> **DOCUMENT EXTRACT**:
In [None]:
import cv2
import numpy as np
import pandas as pd
import tensorflow as tf
import matplotlib.pyplot as plt

from sklearn.model_selection import train_test_split

# Load data

In [None]:
csv = pd.read_csv("../input/chinese-mnist/chinese_mnist.csv")
print(csv)

In [None]:
X = []
y = []
for row in csv.itertuples():
    suite_id = row[1]
    sample_id = row[2]
    code = row[3]
    file_name = f"input_{suite_id}_{sample_id}_{code}.jpg"
    x = cv2.imread(f"../input/chinese-mnist/data/data/{file_name}")
    X.append(x)
    one_hot = [0] * 15
    one_hot[code - 1] = 1
    y.append(one_hot)
X = np.array(X)
y = np.array(y)
X_train, X_test, y_train, y_test = train_test_split(X, y, test_size=0.2, random_state=42)

In [None]:
print(X_train.shape)
print(y_train.shape)

# Baseline CNN

In [None]:
model_base = tf.keras.Sequential([
    tf.keras.layers.Conv2D(filters=32,
                           kernel_size=(3,3),
                           padding="same",
                           activation="relu",
                           input_shape=[64, 64, 3]),
    tf.keras.layers.MaxPooling2D((2,2)),
    tf.keras.layers.Conv2D(filters=64,
                           kernel_size=(3,3),
                           padding="same",
                           activation="relu"),
    tf.keras.layers.MaxPooling2D((2,2)),
    tf.keras.layers.Conv2D(filters=64,
                           kernel_size=(3,3),
                           padding="same",
                           activation="relu"),
    tf.keras.layers.MaxPooling2D((2,2)),
    tf.keras.layers.Flatten(),
    tf.keras.layers.Dense(64, activation="relu"),
    tf.keras.layers.Dense(15, activation="softmax")

> **REQUIRED ACTION 1**:
Using the Chinese MNIST notebook, decide for each statement whether it agrees with the code: (a) image files are loaded with OpenCV's imread; (b) 30 percent of the data is held out for testing; (c) the last layer of the baseline CNN has 15 units with a softmax activation. Answer yes or no for each and quote the deciding code.
> **REQUIRED ACTION 2**:
Rewrite the stretch of the Chinese MNIST notebook from "X.append(x)" through "y, test_size=0.2, random_state=42)", changing every "one_hot" to "label_vec".
The records after this come from a separate source.

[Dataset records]
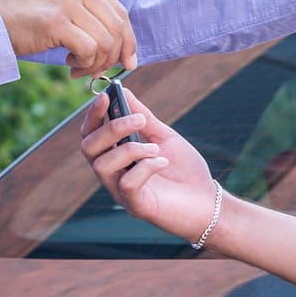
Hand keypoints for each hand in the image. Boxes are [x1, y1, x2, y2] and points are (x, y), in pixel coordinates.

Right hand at [0, 0, 136, 77]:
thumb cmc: (20, 14)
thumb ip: (86, 11)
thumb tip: (118, 43)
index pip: (120, 11)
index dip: (127, 40)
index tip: (127, 61)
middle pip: (117, 26)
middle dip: (112, 56)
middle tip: (95, 70)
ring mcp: (67, 0)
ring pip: (105, 40)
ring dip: (96, 63)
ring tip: (77, 67)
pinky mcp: (55, 21)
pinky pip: (89, 49)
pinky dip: (84, 63)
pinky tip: (69, 64)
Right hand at [80, 88, 220, 245]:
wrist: (207, 200)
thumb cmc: (184, 169)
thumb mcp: (163, 136)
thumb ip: (142, 117)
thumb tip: (123, 91)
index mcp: (116, 156)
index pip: (90, 134)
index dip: (93, 115)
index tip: (106, 96)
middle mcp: (113, 174)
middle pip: (88, 147)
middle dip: (110, 128)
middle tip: (139, 120)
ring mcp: (121, 192)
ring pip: (102, 165)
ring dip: (130, 148)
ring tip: (155, 148)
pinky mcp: (136, 206)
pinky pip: (126, 183)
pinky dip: (145, 166)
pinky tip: (163, 162)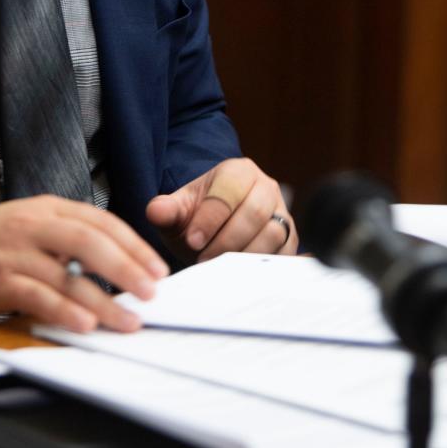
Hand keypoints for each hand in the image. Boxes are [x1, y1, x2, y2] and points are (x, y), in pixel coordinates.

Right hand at [0, 196, 168, 332]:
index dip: (132, 245)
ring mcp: (13, 252)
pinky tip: (85, 325)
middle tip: (150, 292)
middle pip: (89, 241)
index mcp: (45, 207)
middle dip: (126, 267)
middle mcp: (31, 224)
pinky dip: (64, 311)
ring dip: (102, 300)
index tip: (156, 268)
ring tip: (128, 320)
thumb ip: (65, 236)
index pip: (99, 220)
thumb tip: (115, 263)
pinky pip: (37, 296)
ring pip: (67, 274)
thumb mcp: (28, 224)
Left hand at [146, 157, 297, 262]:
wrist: (214, 231)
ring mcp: (281, 212)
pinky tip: (242, 276)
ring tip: (220, 269)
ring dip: (245, 255)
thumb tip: (156, 211)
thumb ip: (166, 209)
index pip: (228, 192)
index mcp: (238, 171)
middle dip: (227, 240)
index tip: (192, 240)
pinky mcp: (290, 238)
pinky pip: (285, 254)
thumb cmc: (197, 218)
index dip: (210, 218)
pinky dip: (265, 268)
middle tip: (204, 259)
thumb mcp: (178, 211)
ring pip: (273, 234)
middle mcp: (265, 187)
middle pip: (254, 213)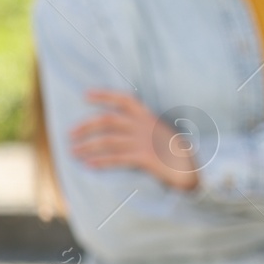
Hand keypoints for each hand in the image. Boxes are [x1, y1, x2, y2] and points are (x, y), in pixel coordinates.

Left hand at [70, 90, 201, 190]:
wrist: (194, 168)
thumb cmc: (175, 152)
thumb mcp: (162, 132)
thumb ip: (144, 128)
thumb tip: (121, 129)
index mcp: (149, 117)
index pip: (124, 99)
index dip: (104, 95)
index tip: (85, 95)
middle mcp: (145, 126)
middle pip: (108, 120)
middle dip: (86, 126)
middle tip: (70, 134)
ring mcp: (145, 141)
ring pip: (107, 141)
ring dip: (87, 146)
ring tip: (73, 153)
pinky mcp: (145, 158)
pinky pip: (117, 158)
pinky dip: (100, 161)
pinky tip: (89, 165)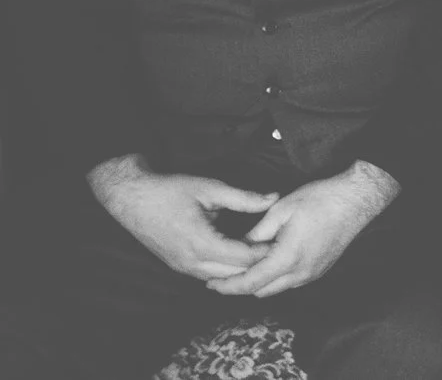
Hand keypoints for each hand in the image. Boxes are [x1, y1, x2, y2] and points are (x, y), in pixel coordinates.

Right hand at [88, 155, 276, 282]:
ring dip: (241, 269)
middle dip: (257, 264)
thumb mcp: (210, 188)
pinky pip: (208, 275)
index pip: (242, 259)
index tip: (284, 241)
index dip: (265, 252)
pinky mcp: (178, 266)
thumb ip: (244, 198)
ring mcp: (182, 268)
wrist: (131, 198)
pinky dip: (226, 269)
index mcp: (200, 244)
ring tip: (263, 252)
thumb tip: (274, 198)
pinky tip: (240, 255)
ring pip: (221, 278)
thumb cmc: (170, 190)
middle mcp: (190, 262)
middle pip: (234, 274)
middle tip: (280, 249)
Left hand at [209, 162, 397, 297]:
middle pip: (260, 291)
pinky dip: (275, 277)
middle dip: (239, 287)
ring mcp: (312, 273)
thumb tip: (239, 246)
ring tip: (242, 268)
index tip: (210, 284)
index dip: (227, 286)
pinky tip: (268, 261)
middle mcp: (300, 273)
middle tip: (221, 275)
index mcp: (287, 259)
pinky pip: (290, 282)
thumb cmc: (320, 199)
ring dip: (258, 282)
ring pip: (276, 288)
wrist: (357, 198)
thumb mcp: (281, 209)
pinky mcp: (320, 269)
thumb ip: (257, 232)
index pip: (249, 283)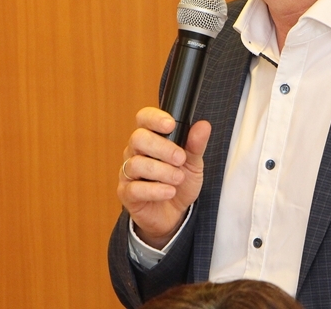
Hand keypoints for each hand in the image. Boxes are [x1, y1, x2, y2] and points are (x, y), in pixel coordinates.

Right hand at [117, 107, 211, 248]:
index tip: (171, 124)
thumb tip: (203, 126)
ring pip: (136, 164)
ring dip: (162, 171)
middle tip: (180, 159)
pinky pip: (135, 189)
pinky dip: (155, 190)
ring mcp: (128, 173)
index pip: (144, 118)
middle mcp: (135, 152)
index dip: (154, 118)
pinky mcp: (127, 194)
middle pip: (138, 138)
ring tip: (178, 178)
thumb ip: (196, 144)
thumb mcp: (193, 162)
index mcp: (150, 138)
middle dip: (162, 147)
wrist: (175, 213)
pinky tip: (169, 191)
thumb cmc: (180, 182)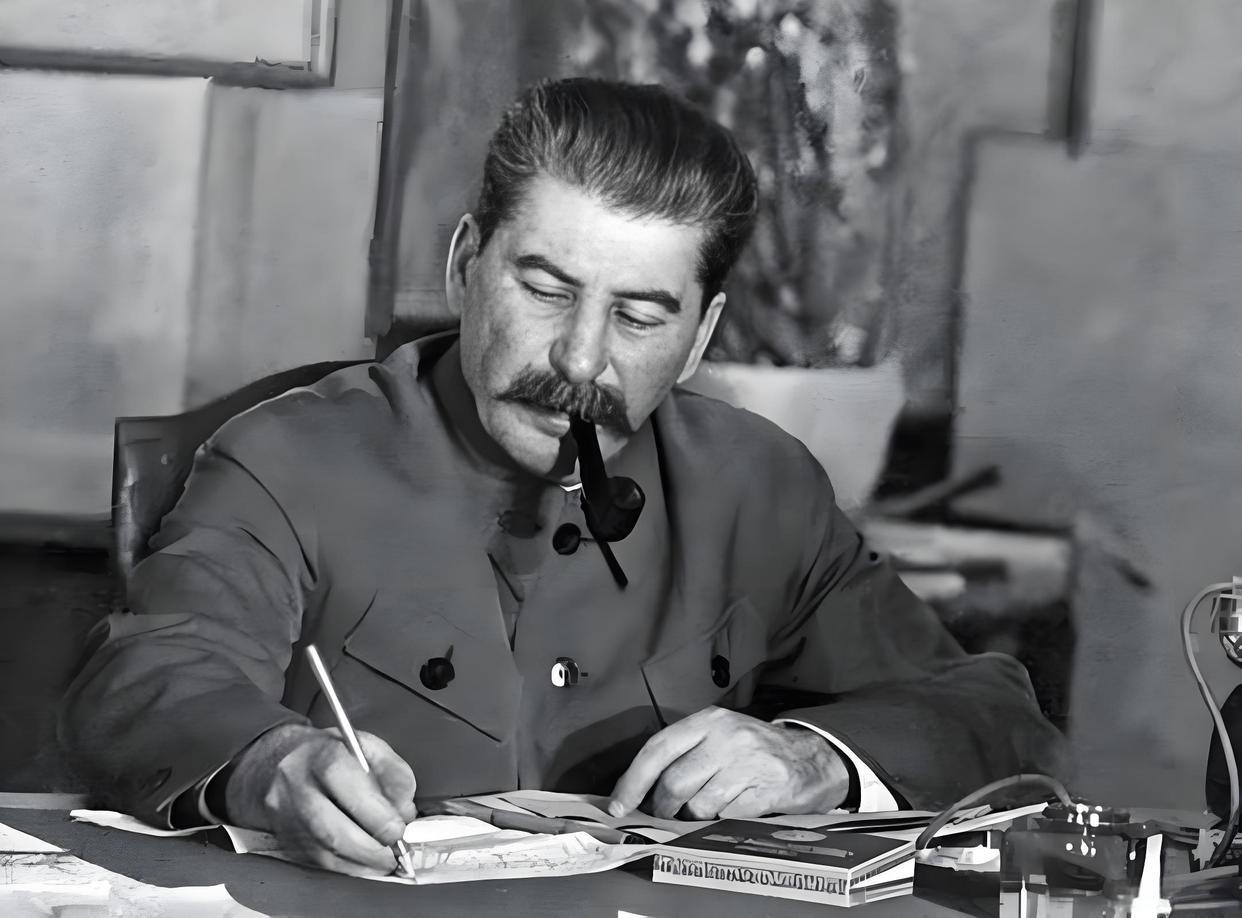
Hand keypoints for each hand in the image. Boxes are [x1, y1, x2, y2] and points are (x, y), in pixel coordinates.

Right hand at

> **EXERCISE RESULT 1**:
(a) Yes: "x = cv2.imread(f"../input/chinese-mnist/data/data/{file_name}")"
(b) No: "test_size=0.2"
(c) Yes: "tf.keras.layers.Dense(15, activation="softmax")"

> **EXERCISE RESULT 2**:
X.append(x)
    label_vec = [0] * 15
    label_vec[code - 1] = 1
    y.append(label_vec)
X = np.array(X)
y = np.array(y)
X_train, X_test, y_train, y_test = train_test_split(X, y, test_size=0.2, random_state=42)